A file photo of migrants. Photograph:( Reuters )
The administration of President Joe Biden paused the programme, known as the Migrant Protection Protocols (MPP), shortly after he took office on January 20. Since then, more than 11,000 migrants enrolled in it have been allowed to enter the United States to pursue asylum claims, a DHS official said on Tuesday
The United States has formally ended the Trump-era 'remain in Mexico' policy, which forced tens of thousands of Central American asylum-seekers to wait in Mexico for US court cases, according to a US Department of Homeland Security (DHS) memo sent to agency leaders on Tuesday.
The administration of President Joe Biden paused the programme, known as the Migrant Protection Protocols (MPP), shortly after he took office on January 20. Since then, more than 11,000 migrants enrolled in it have been allowed to enter the United States to pursue asylum claims, a DHS official said on Tuesday.
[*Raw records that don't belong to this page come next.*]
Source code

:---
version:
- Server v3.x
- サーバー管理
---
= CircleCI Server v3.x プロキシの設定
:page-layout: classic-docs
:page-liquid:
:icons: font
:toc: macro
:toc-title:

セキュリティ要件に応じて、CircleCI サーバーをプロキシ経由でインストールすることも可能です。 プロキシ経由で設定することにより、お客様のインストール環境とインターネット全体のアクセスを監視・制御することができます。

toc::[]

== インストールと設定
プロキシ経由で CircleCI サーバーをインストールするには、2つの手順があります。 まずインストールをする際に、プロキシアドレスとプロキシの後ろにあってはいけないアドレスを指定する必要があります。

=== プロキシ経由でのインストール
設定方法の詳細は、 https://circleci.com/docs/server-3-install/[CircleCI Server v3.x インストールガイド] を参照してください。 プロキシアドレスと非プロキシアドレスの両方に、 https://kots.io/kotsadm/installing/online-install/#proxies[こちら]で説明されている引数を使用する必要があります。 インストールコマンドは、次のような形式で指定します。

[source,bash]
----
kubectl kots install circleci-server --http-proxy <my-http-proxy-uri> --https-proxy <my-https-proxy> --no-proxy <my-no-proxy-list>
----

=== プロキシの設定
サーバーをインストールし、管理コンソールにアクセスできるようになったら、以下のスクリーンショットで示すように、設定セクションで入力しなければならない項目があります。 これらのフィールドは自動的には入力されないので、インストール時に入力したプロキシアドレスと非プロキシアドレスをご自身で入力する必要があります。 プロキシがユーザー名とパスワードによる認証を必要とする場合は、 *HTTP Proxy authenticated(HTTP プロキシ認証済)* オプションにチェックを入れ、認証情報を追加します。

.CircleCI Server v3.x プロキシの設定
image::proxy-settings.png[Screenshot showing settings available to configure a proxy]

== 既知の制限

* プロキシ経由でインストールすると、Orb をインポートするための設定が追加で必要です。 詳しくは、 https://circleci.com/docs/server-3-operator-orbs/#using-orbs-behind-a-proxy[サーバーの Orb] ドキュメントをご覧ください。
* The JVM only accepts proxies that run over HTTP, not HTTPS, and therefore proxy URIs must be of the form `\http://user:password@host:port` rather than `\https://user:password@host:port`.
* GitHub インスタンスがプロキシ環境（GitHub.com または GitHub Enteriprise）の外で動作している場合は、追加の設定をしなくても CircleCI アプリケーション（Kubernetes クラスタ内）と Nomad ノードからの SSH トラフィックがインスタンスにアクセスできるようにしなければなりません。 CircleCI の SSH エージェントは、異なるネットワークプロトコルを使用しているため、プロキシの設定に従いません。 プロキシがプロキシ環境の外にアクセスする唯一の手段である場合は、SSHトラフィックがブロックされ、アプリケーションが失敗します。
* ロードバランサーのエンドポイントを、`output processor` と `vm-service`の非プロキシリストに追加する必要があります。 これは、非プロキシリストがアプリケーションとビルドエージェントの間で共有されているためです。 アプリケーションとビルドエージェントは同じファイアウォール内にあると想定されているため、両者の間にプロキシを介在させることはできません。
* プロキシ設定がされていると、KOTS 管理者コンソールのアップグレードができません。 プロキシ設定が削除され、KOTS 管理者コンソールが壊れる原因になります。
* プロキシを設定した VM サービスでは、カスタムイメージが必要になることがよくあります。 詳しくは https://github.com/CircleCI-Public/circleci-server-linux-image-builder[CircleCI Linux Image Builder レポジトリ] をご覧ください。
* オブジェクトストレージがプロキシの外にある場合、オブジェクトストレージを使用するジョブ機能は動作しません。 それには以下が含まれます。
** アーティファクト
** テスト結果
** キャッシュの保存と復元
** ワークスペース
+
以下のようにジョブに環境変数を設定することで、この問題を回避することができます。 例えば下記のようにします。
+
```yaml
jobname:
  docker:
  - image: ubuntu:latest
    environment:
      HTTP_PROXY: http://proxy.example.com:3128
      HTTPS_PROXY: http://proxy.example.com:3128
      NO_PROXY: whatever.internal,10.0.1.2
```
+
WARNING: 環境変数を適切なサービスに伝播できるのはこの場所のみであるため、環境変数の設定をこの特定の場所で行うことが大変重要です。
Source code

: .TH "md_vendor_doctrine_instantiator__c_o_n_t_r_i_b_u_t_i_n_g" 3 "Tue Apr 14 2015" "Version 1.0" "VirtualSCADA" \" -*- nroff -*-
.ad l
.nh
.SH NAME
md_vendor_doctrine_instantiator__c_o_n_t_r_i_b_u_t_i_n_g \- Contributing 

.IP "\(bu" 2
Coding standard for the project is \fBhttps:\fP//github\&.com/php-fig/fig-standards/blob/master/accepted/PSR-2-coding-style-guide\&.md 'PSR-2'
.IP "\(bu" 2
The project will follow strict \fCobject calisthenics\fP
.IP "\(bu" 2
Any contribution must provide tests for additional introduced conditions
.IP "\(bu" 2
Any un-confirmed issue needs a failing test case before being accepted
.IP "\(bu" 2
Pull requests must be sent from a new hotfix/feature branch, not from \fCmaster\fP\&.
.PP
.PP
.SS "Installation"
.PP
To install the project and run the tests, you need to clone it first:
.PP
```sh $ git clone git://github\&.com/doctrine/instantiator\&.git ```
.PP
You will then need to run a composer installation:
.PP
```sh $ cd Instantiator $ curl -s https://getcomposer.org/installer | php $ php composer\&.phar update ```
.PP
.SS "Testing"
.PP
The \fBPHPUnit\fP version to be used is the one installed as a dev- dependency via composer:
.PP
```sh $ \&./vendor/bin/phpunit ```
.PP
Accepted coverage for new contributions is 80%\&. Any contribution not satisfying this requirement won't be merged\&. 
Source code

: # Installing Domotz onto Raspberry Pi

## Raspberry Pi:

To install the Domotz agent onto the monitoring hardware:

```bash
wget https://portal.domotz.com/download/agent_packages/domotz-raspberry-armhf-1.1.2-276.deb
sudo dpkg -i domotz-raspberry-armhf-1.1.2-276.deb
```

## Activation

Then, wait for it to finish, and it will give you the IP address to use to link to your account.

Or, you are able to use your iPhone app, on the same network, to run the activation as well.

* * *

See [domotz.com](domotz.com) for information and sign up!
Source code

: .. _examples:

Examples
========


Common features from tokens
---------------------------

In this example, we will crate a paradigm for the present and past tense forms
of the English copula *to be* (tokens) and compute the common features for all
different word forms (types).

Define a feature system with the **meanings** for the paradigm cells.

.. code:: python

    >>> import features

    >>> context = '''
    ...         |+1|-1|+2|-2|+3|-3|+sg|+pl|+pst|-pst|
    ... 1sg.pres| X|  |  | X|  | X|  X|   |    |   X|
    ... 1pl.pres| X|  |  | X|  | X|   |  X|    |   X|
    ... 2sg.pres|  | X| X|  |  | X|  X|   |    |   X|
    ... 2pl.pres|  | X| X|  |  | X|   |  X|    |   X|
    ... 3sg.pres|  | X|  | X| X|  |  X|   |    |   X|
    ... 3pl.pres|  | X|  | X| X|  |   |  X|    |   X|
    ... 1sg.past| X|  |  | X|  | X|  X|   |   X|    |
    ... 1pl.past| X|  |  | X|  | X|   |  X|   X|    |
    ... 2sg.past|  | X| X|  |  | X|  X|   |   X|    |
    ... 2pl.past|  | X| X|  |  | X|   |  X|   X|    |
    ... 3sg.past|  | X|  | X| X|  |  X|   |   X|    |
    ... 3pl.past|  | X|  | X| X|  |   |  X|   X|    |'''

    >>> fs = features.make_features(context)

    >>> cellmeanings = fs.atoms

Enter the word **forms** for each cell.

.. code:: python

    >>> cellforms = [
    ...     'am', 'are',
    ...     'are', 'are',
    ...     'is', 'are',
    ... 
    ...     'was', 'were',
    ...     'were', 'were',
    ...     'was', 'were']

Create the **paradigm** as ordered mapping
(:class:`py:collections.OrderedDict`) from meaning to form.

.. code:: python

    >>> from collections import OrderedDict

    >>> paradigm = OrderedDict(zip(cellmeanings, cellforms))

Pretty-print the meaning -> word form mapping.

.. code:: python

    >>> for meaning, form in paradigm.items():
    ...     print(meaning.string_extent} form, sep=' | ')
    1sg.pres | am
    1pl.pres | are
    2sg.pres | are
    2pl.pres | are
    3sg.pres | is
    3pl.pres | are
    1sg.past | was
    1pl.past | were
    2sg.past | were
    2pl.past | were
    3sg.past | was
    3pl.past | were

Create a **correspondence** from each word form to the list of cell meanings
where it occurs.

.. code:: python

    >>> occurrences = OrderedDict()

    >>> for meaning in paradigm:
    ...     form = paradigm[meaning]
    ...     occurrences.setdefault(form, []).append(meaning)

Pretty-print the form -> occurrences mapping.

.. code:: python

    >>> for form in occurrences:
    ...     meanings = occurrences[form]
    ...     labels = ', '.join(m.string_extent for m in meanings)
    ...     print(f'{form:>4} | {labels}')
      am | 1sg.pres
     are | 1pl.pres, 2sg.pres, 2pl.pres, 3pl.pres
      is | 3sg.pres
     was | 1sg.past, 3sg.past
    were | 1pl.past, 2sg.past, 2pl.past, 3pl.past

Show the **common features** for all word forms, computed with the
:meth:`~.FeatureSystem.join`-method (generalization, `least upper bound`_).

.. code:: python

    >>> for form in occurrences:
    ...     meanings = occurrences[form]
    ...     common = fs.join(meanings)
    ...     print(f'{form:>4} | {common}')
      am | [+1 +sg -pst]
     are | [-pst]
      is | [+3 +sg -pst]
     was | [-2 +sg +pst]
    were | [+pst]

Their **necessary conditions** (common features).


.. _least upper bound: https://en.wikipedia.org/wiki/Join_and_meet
Biden, a Democrat, has reversed many of the restrictive immigration policies of former President Donald Trump, a Republican, saying Trump failed to honor US asylum laws. Republicans have criticised Biden's actions, including ending the MPP programme, saying he encouraged an increase in migrant arrivals at the US-Mexico border in recent months.
US Border Patrol apprehensions at the southwestern border reached the highest monthly levels in 20 years in March and April. Apprehensions in May were similar, according to preliminary figures.
Despite rolling back some Trump border policies, Biden has left in place a March 2020 health order known as Title 42 that allows US authorities to rapidly send migrants caught at the border back to Mexico during the pandemic.
Advocates contend the policy cuts off access to the US asylum system for many migrants caught at the border while Biden officials say it is needed to prevent the spread of COVID-19.
The MPP decision comes after a February 2 Biden executive order called for US agencies to review the programme, first launched in 2019, and consider whether to terminate it.
The memo formally ending MPP, issued by DHS Secretary Alejandro Mayorkas on Tuesday, said the programme did not "adequately or sustainably enhance border management," noting that border arrests increased at times while it remained in place.
"Moreover, in making my assessment, I share the belief that we can only manage migration in an effective, responsible, and durable manner if we approach the issue comprehensively, looking well beyond our own borders," Mayorkas wrote.